**Brief**
Reproduce all entries below verbatim. Skip the pictures.

(Stored data entries)

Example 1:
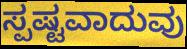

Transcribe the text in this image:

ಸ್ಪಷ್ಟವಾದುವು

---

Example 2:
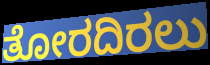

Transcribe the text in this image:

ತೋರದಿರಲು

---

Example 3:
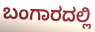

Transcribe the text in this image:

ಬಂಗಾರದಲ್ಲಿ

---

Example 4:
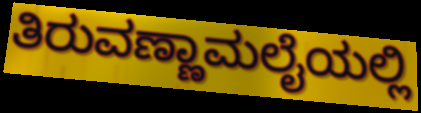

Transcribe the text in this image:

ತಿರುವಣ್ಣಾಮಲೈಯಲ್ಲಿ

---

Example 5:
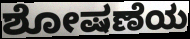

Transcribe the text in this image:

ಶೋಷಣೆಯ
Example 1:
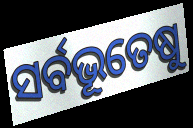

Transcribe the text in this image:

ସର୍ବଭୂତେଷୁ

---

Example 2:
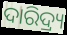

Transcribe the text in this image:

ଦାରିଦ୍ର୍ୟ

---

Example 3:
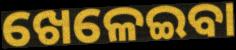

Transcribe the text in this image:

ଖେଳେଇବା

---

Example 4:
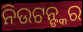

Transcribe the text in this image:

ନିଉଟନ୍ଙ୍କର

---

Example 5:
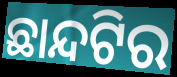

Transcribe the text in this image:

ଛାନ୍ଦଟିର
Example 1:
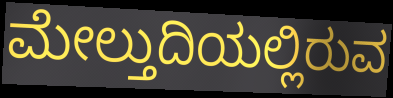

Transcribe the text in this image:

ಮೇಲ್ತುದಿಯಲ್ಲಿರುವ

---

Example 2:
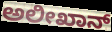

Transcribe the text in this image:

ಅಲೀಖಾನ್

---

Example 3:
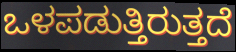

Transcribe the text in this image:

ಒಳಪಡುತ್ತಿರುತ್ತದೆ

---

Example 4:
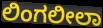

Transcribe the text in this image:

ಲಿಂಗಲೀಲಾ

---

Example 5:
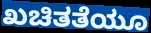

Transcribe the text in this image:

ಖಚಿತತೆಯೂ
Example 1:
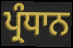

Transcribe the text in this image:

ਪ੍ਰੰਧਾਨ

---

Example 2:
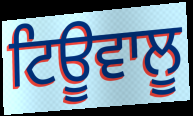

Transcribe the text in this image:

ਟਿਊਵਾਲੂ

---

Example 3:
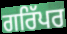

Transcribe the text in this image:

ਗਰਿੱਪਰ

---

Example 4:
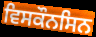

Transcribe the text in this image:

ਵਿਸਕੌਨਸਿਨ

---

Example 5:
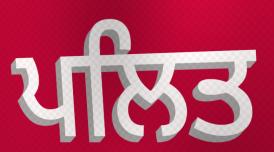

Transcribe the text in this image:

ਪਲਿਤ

**Response area**
Example 1:

Transcribe the text in this image:

ಸ್ಪಷ್ಟವಾದುವು

---

Example 2:

Transcribe the text in this image:

ತೋರದಿರಲು

---

Example 3:

Transcribe the text in this image:

ಬಂಗಾರದಲ್ಲಿ

---

Example 4:

Transcribe the text in this image:

ತಿರುವಣ್ಣಾಮಲೈಯಲ್ಲಿ

---

Example 5:

Transcribe the text in this image:

ಶೋಷಣೆಯ
Example 1:

Transcribe the text in this image:

ସର୍ବଭୂତେଷୁ

---

Example 2:

Transcribe the text in this image:

ଦାରିଦ୍ର୍ୟ

---

Example 3:

Transcribe the text in this image:

ଖେଳେଇବା

---

Example 4:

Transcribe the text in this image:

ନିଉଟନ୍ଙ୍କର

---

Example 5:

Transcribe the text in this image:

ଛାନ୍ଦଟିର
Example 1:

Transcribe the text in this image:

ಮೇಲ್ತುದಿಯಲ್ಲಿರುವ

---

Example 2:

Transcribe the text in this image:

ಅಲೀಖಾನ್

---

Example 3:

Transcribe the text in this image:

ಒಳಪಡುತ್ತಿರುತ್ತದೆ

---

Example 4:

Transcribe the text in this image:

ಲಿಂಗಲೀಲಾ

---

Example 5:

Transcribe the text in this image:

ಖಚಿತತೆಯೂ
Example 1:

Transcribe the text in this image:

ਪ੍ਰੰਧਾਨ

---

Example 2:

Transcribe the text in this image:

ਟਿਊਵਾਲੂ

---

Example 3:

Transcribe the text in this image:

ਗਰਿੱਪਰ

---

Example 4:

Transcribe the text in this image:

ਵਿਸਕੌਨਸਿਨ

---

Example 5:

Transcribe the text in this image:

ਪਲਿਤ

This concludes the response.